On cherche quelqu'un
de Jacques Ancet

critiqué par Eric Eliès, le 21 mars 2018
( - 50 ans)


La note:  étoiles
Quelqu'un était là, qui n'est plus et ne reviendra pas
Sans pathos ni larmes, avec une sobriété poignante qui avoue le trouble et la douleur, Jacques Ancet, dans cette mince plaquette de 27 poèmes, évoque la mort dans sa dimension charnelle, comme une nuit où le corps s'enfonce et s'efface, et ce qui advient dans le lieu où la présence d'un être se transforme peu à peu en absence quand on comprend que celui qui est parti ne reviendra plus. Le terme "arrêt" est récurrent tout au long du recueil, comme pour marquer la discontinuité absolue entre ce qui était et ce qui n'est plus.

On regarde le ciel sur la vitre.
On se souvient d'un corps, de son ombre.
On entend - peut-être est-ce un écho -
la voix perdue. Un peu d'air s'attarde
tout autour comme un reste de souffle.
Trois oiseaux emportent sur leurs ailes
la lumière du jour qui s'en va.
On voit une image se défaire
qu'on voudrait, qu'on ne peut pas garder.

On cherche des indices, des signes
sur le sable aussitôt effacés.
Celui qui passe suivi de son
ombre, comment pourrait-il savoir
qu'elle va un jour la rattraper ?
Un insecte tenace poursuit
la lumière. Les voix étincellent.
L'une d'entre elles manque. On s'arrête,
on écoute.

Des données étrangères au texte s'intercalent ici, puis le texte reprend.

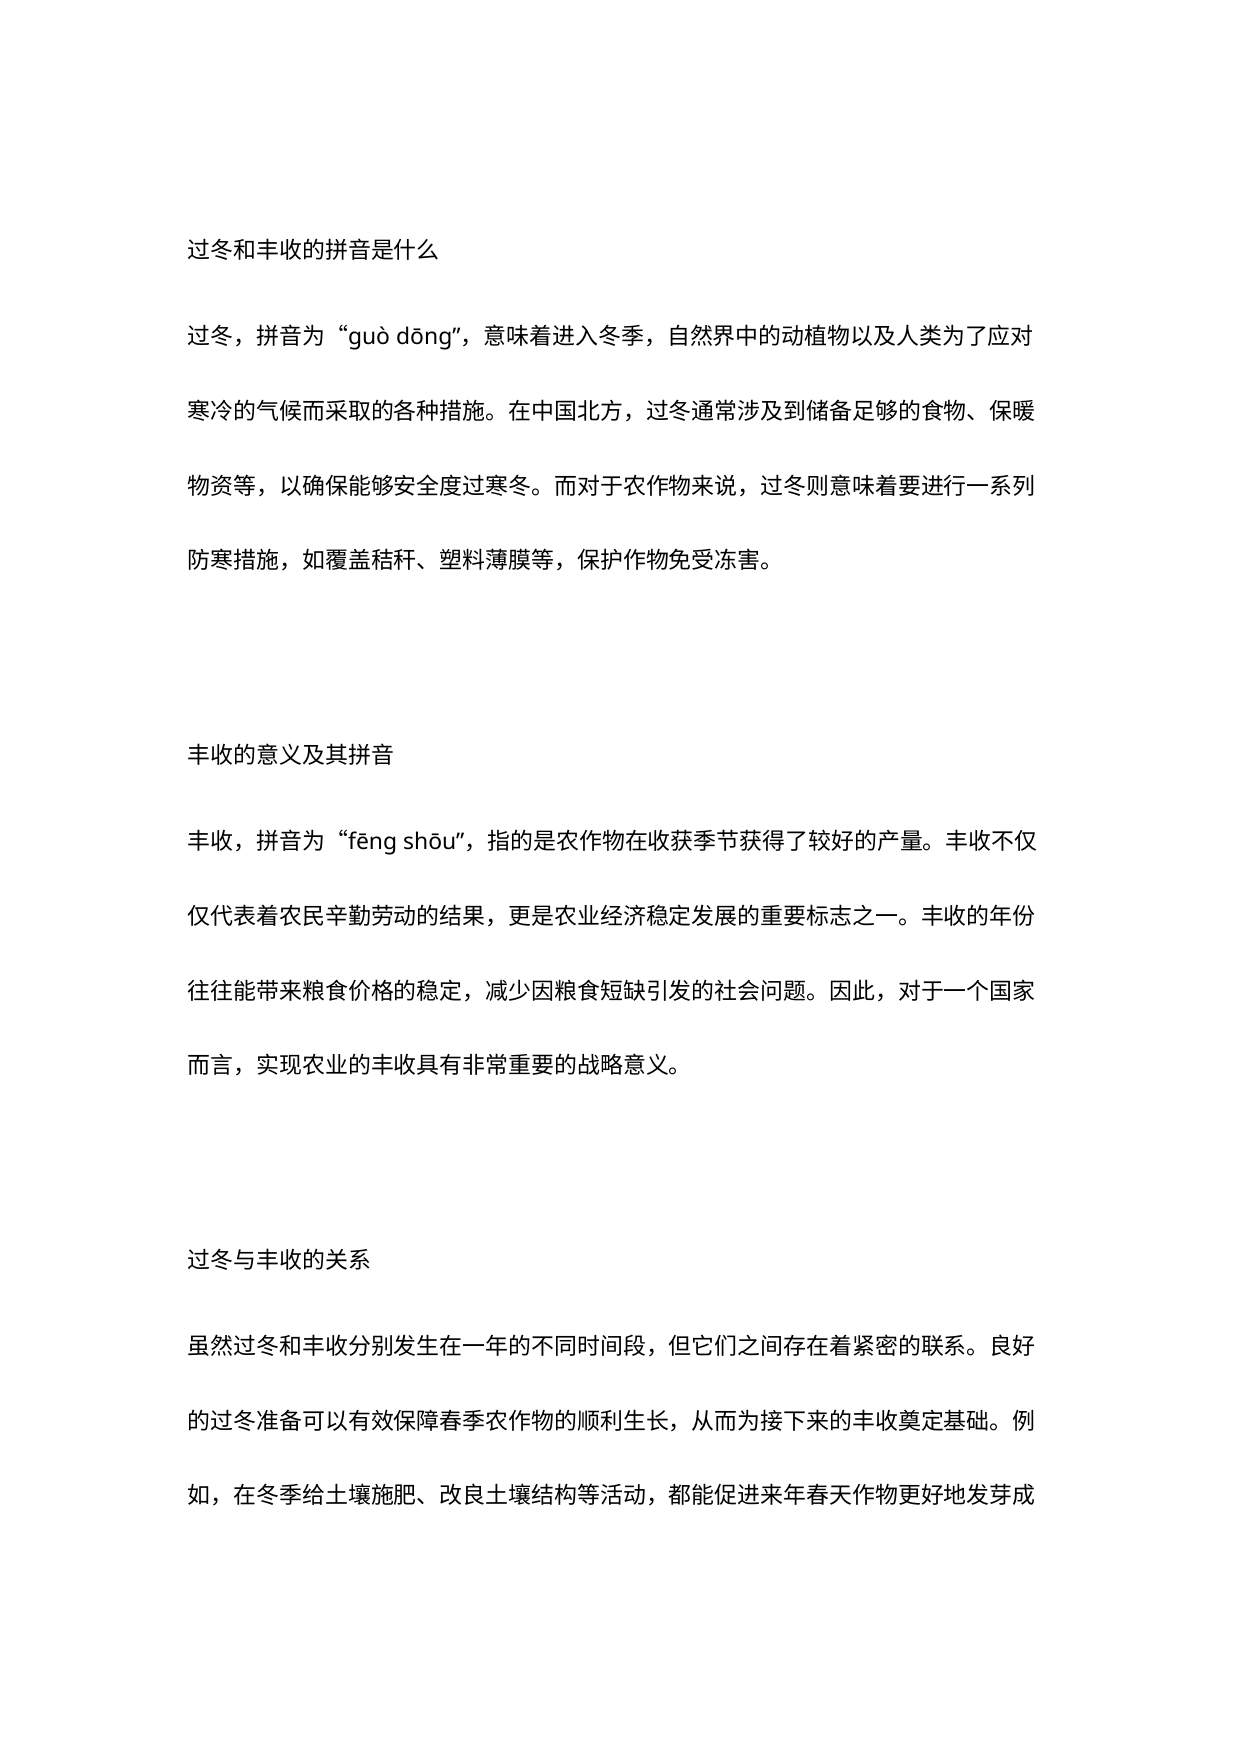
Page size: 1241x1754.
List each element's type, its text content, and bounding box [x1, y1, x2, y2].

text 过冬和丰收的拼音是什么 [187, 216, 1053, 281]
text 过冬与丰收的关系 [187, 1226, 1053, 1291]
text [187, 1312, 1053, 1527]
text 丰收，拼音为“fēng shōu”，指的是农作物在收获季节获得了较好的产量。丰收不仅仅代表着农民辛勤劳动的结果，更是农业经济稳定发展的重要标志之一。丰收的年份往往能带来粮食价格的稳定，减少因粮食短缺引发的社会问题。因此，对于一个国家而言，实现农业的丰收具有非常重要的战略意义。 [187, 807, 1053, 1096]
text 过冬，拼音为“guò dōng”，意味着进入冬季，自然界中的动植物以及人类为了应对寒冷的气候而采取的各种措施。在中国北方，过冬通常涉及到储备足够的食物、保暖物资等，以确保能够安全度过寒冬。而对于农作物来说，过冬则意味着要进行一系列防寒措施，如覆盖秸秆、塑料薄膜等，保护作物免受冻害。 [187, 302, 1053, 591]
text 丰收的意义及其拼音 [187, 721, 1053, 786]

On attend son retour.

Les poèmes en vers libres sont tous composés de 9 vers d'une dizaine de pieds : ils occupent la page comme des carrés noirs attestant le deuil du poète. Ce qui est remarquable dans ce recueil, qui peut aisément - et doit - se lire d'une traite en raison de l'enchaînement des poèmes qui marquent une progression dans la prise de conscience de la mort d'un être aimé, c'est le sentiment d'une confrontation avec une noirceur et une souffrance indicibles, tapies et masquées derrière la beauté du monde. Le lecteur subit la contamination d'un sentiment de perte irrémédiable, qui s'étend au monde et à la nature alentour. C'est comme si la mort avait soudain voilé d'une ombre froide la lumière du jour, posant sur toute chose son empreinte et imposant un silence où les mots eux-mêmes résonnent étrangement…

En pleine lumière aussi ce noir
venu, de travers comme un volet
mal fermé qui jette une ombre oblique
dans la chambre. On s'arrête. On regarde.
Mais rien que la mouche sur le ciel
ou presque cet œil vitreux d'un soir
quelque part sans date. On se souvient.
On compte mal avec tout ce noir
sur la vie. On ne peut que se taire.